Courtesy of Pam Martens.
The insipid regulators of Wall Street’s biggest and most dangerous banks are recklessly caving in to outrageous demands to roll back or water down protections designed to prevent another 2008-style financial collapse. And the cave-ins are happening in some of the most critical areas of promised financial reform.
The latest Wall Street giveaway was announced this past Sunday evening when Mervyn King, Governor of the Bank of England, announced that the new global banking rules on capital adequacy and liquidity, known as Basel III, will not go into effect in January 2015 as promised, but will be phased in over four years and not become fully effective until January 1, 2019. In addition, the rules themselves have been watered down to allow more risky assets, like mortgage backed securities – which caused many of the problems in 2008 – to count toward emergency liquidity requirements rather than restricting the emergency funds to government bonds and cash.
On April 19 of last year, the Federal Reserve made an equally stunning announcement. The Fed decided that Section 619 of the Dodd-Frank Wall Street Reform and Consumer Protection Act would be stalled from full implementation by two years to July 21, 2014 and suggested it might be extended even beyond that date. Section 619 is the so-called Volcker Rule which prohibits banking institutions that own or have relationships with hedge funds or private equity funds from engaging in “proprietary trading” – trading for their own profit.

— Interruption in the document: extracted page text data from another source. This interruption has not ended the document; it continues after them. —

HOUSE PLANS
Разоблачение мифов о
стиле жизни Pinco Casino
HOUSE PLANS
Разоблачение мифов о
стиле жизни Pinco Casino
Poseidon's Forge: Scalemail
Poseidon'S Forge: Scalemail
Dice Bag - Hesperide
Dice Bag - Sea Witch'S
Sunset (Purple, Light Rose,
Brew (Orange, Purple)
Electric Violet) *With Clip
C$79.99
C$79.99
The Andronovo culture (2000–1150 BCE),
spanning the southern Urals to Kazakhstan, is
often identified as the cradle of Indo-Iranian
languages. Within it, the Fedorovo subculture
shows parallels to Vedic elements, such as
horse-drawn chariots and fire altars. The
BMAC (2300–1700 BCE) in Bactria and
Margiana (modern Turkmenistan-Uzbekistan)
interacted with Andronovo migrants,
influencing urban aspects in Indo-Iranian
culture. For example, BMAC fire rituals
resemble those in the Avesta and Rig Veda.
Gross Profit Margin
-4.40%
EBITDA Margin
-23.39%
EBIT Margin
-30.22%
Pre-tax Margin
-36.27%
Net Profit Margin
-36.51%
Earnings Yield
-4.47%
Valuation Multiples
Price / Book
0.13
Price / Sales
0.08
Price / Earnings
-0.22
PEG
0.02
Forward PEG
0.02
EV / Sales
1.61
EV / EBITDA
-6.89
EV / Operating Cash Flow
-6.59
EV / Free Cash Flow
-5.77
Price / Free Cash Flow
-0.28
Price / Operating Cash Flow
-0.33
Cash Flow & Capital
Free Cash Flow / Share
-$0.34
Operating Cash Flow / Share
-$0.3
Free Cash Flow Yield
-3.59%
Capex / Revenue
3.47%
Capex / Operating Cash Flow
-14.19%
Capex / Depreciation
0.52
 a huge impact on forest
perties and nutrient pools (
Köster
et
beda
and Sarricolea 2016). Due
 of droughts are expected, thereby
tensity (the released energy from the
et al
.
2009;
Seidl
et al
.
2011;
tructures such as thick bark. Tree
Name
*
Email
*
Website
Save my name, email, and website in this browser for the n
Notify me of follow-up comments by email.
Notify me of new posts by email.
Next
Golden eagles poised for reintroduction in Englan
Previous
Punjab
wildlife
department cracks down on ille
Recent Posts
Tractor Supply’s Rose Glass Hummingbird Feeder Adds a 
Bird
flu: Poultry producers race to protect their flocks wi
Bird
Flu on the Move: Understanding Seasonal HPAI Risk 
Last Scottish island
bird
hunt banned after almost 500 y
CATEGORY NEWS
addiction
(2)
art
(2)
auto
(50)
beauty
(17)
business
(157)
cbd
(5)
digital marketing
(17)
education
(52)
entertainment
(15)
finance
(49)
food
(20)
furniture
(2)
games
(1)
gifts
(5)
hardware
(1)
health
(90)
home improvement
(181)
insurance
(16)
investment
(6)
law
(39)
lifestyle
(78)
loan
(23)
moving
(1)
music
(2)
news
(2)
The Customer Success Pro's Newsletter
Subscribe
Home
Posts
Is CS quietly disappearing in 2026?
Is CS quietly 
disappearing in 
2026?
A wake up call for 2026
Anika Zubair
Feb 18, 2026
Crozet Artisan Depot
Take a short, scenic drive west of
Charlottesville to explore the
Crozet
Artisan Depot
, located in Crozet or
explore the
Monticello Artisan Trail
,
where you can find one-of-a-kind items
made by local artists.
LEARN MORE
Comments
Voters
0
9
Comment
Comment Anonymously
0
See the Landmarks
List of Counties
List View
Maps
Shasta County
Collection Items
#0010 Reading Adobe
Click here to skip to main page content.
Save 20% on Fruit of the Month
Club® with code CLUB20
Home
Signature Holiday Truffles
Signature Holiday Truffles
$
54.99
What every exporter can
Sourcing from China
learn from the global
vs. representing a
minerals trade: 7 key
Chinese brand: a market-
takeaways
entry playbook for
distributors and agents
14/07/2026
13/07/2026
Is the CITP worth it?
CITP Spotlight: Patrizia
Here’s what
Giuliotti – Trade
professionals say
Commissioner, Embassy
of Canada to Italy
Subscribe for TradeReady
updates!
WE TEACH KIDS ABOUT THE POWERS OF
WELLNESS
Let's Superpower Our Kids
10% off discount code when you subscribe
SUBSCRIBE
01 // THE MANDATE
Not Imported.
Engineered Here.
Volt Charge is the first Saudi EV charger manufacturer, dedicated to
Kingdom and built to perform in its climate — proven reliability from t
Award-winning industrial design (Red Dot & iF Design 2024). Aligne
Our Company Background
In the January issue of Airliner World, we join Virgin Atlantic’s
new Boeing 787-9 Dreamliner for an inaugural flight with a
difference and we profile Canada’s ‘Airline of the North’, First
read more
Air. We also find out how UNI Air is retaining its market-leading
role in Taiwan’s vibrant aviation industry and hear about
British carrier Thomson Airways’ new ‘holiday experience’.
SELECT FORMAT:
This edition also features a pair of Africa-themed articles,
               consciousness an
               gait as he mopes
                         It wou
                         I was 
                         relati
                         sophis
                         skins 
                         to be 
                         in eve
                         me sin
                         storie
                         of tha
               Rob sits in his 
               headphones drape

Numerous banks have blown multi-billion dollar holes in their balance sheets by trading for their own account, most famously this past year’s so-called London Whale operation at JPMorgan Chase which has thus far logged in $6 billion in losses. (The nickname came from a trader, Bruno Iksil, who made outsized bets in London on a thinly traded derivative index.)
The Dodd-Frank financial reform legislation was signed into law on July 21, 2010 by President Obama. Under the Federal Reserve’s guidance, Wall Street powerhouses can avoid full compliance with the rule until 2014. Trading for the house is not something like capital reserves that need to be delicately phased in to avoid cutting off credit flows to the economy. It is risky, ill-conceived, speculative trading – frequently done on the basis of insider information – to boost the firm’s profits in order to justify obscene bonus packages for top Wall Street executives. Proprietary bets can be closed out in a day, a week, a month – it certainly doesn’t take four years. What takes four years is the charade of rulemaking, allowing for public comment, legal wrangling and then the typical wholesale cave-in to Wall Street demands.
The cave-in train is rumored to be whistling through the Office of the Comptroller of the Currency (OCC). In April 2011, the OCC, the top regulator of national banks in the U.S., signed consent orders with 14 of the largest banks and mortgage servicers requiring that they hire “independent” consultants to review 2009 and 2010 foreclosure actions to determine financial injury to borrowers and provide financial compensation for that injury.